My company runs an OMA PoC service which uses UDP to send Presence ("user logged in") information to user terminals. We recently had complaints from some customers that it has stopped working, though other aspects of the system (voice, messaging, contact lists etc) continued to work. Presence stopped working in our office too when the terminal was connected over our BT Business Broadband connection, but continued to work with other carriers (Virgin, Vodafone 4G hotspot etc). I ran a ping test from our server to our office IP address (RedHat Linux so "ping -s <icmp-payload-size> <host IP>") and discovered that 1496-byte packets got through (payload=1468 + icmp header=8 + IP header=20) but 1500 byte packets (payload=1472) didn't. I changed the MTU on my server NICs from 1500 to 1492 to give a bit of headroom, and now I can "ping" with any payload size up to 35320 and, more importantly, the UDP Presence service is working again. This must be because my server network layer is fragmenting ICMP and UDP into IP frames up to 1492 bytes, and these are now getting all the way across The Internet from my server data centre to BT and through their infrastructure to my office. However, 1500 bytes packets can't make that journey via BT, though they still can through other carriers, so the outbound leg from my datacentre cannot be at fault.
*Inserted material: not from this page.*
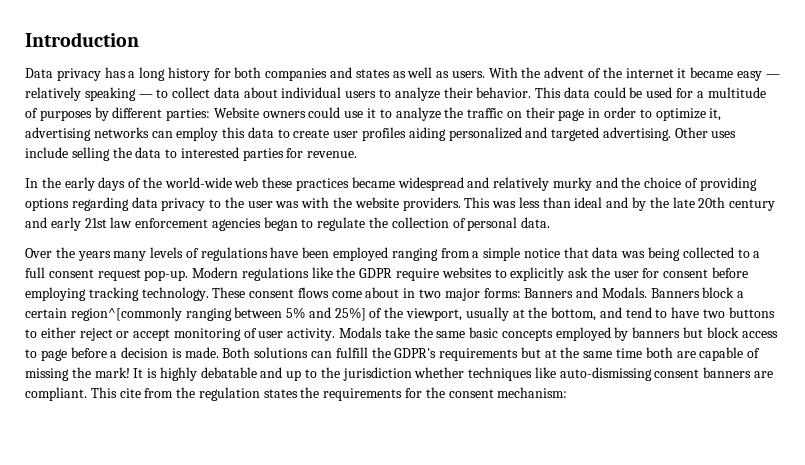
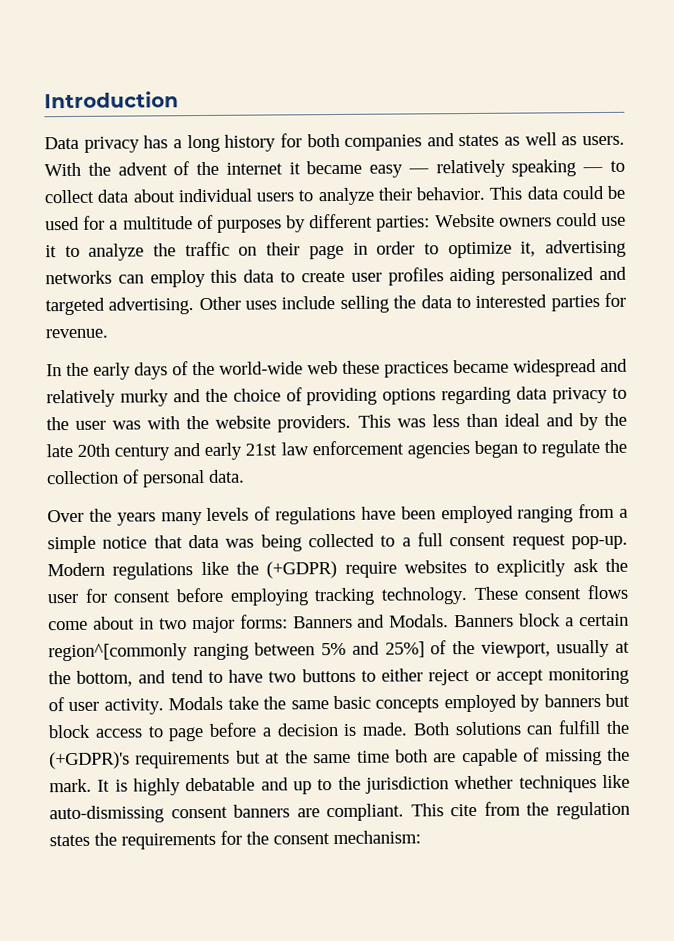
[359,268,393,278] GDPR -> [266,560,338,579] (+GDPR)
[394,348,437,358] GDPR's -> [49,751,130,770] (+GDPR)'s
[94,367,130,378] mark! -> [49,778,92,793] mark.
My question is, what has changed to cause the to happen all of a sudden? It was fine at the start of last week then broke around Wednesday/Thursday. Has someone at BT installed a misconfigured router between my office and my datacentre so that in-flight IP packet fragmentation and reassembly no longer works? Or is there a hop with a 1496-byte MTU that didn't used to be there?
Another question: my BT Business Hub allows me to set the MTU, but only to a maximum 1492 bytes. Why is this? Are they hedging their bets? (Yes, I understand that this affects outbound packets, not inbound ones, so this won't be causing my fragmentation issue).